Бет посмотрела на припухшие глаза девочки.

– Можешь лечь рядом с братом, а если через час еще не уснешь, то приходи посидеть со мной.

Мэри смущенно улыбнулась, забралась под одеяло и тут же уснула крепким сном.

Бет вернулась в большую комнату подложила дров в печку и вышла на крыльцо, где Бык соорудил скамью из обтесанной до гладкости половины расколотого вдоль бревна. Она откинулась на спинку, глядя на залитую лунным светом долину. Стена рухнула почти целиком, хотя отдельные ее куски все еще торчали, точно щербатые зубы. Она вздрогнула.

– Приятная ночка, – сказал Стейнер, подходя, и сел рядом. Лицо у него было бледным, только под глазами чернели круги.

– Дурень ты! – сказала Бет.

– А вы при луне красивы, как картинка, – ответил он.

– Если не считать носа, – отрезала она. – И нечего ко мне подлизываться, Клем Стейнер. Даже позволь я, тебя это наверняка убьет.

– Пожалуй, – согласился он. Бет продолжала всматриваться в далекий горизонт, и Стейнер спросил: – О чем вы думаете?

– О Шэнноу. Хотя тебя это никак не касается.

– Влюбились в него?

– Какой же ты настырный, Стейнер!

– Значит, да. Могли бы сделать выбор и похуже, хотя как-то не верится, что вы будете разъезжать по белу свету, ища неведомый город, которого не существует.

– Ты прав. Может, мне за тебя выйти?

– А что? Неплохая мысль, фрей Мак-Адам, – отозвался он с улыбкой. – Я ведь очень даже хороший.

– Что-то ты всегда прятал этот свет под спудом! – заметила она сердито. Он засмеялся:

– Как посмотрю, нос и вправду великоват! Бет засмеялась и расслабилась. Клем вытянул раненую ногу и начал ее растирать.

– А Шэнноу про ваше чувство знает? – спросил он негромко и очень серьезно.

Бет проглотила злобную отповедь.

– Я ему дала понять. Но он не способен измениться. Вот как ты.
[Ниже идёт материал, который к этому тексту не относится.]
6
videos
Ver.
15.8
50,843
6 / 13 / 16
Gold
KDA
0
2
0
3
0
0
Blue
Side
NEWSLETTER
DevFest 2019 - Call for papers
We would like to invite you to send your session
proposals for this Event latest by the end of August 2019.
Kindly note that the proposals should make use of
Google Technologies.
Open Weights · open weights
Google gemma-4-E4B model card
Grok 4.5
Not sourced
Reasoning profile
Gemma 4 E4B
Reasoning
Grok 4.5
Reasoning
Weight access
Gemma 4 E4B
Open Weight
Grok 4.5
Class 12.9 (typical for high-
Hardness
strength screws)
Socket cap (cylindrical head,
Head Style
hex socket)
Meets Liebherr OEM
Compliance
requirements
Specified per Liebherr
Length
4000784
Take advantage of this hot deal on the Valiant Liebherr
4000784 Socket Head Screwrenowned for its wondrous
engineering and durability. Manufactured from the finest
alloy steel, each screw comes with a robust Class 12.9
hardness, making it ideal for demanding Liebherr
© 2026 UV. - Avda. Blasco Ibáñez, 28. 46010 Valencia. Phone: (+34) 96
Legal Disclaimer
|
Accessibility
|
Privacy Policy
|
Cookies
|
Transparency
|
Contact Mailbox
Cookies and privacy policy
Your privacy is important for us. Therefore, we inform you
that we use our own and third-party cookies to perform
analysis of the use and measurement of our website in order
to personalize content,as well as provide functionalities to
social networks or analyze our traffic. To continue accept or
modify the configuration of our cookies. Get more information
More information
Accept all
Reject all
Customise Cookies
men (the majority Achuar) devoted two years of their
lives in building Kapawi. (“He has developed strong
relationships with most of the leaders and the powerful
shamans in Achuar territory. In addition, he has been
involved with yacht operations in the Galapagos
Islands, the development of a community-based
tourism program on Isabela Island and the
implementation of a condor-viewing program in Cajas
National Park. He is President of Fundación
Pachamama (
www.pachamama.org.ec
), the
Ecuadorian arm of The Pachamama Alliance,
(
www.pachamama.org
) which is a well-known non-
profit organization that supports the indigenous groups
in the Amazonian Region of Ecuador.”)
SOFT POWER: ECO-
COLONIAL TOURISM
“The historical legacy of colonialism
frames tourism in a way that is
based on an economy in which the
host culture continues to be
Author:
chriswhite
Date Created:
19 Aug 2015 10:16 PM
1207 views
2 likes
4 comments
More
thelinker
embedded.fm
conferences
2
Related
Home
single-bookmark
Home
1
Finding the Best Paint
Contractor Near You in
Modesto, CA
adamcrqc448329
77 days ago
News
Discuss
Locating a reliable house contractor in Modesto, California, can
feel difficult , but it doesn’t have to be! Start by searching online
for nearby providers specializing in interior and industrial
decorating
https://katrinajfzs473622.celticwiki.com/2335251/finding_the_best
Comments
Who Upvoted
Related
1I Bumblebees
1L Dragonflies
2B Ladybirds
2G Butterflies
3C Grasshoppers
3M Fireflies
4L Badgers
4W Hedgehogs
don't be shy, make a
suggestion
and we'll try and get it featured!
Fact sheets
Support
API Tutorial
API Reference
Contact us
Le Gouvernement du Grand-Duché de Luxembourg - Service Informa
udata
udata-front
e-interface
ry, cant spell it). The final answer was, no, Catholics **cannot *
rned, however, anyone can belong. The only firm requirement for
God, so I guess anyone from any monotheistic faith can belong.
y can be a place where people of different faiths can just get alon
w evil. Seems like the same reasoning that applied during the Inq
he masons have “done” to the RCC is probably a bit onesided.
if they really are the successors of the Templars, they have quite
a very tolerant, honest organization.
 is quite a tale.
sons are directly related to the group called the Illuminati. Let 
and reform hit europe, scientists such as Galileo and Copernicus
– Я-то изменился, – сказал Клем. – И больше не хочу быть пистолетчиком. На дьявола мне такая слава! У меня был отец, который бил меня чем ни попадя и приговаривал, что из меня ничего путного не получится. Так, наверное, я только и делал, что старался доказать, как он ошибался. А теперь мне все равно.

– Ну, и что ты будешь делать?

– Найду хорошую жену. Буду растить детей и кукурузу.

– Значит, для тебя еще есть надежда, Клем Стейнер.

Он собирался ответить, как вдруг заметил двух всадников, направляющихся к дому.

– Странная парочка! – сказала Бет. – Взгляни-ка, в лунном свете их волосы выглядят совсем белыми.

* * *

Шэнноу не оставляла тревога. Сны расстроили его, но хуже того: с той минуты, как они поехали дальше, его не оставляло ощущение, что за ним следят. Снова и снова он поворачивался в седле и оглядывал горизонт или менял направление, спешиваясь перед гребнем каждого холма.

Теперь город был уже совсем близко, и все-таки тревожное ощущение не исчезало.

– Что вас беспокоит? – спросил Нои. – Ведь мы могли бы добраться до города уже давно.

– Сам не знаю, – признался Шэнноу. – Почему-то мне не по себе.

– Не больше, чем мне на спине этой лошади, – отозвался Нои.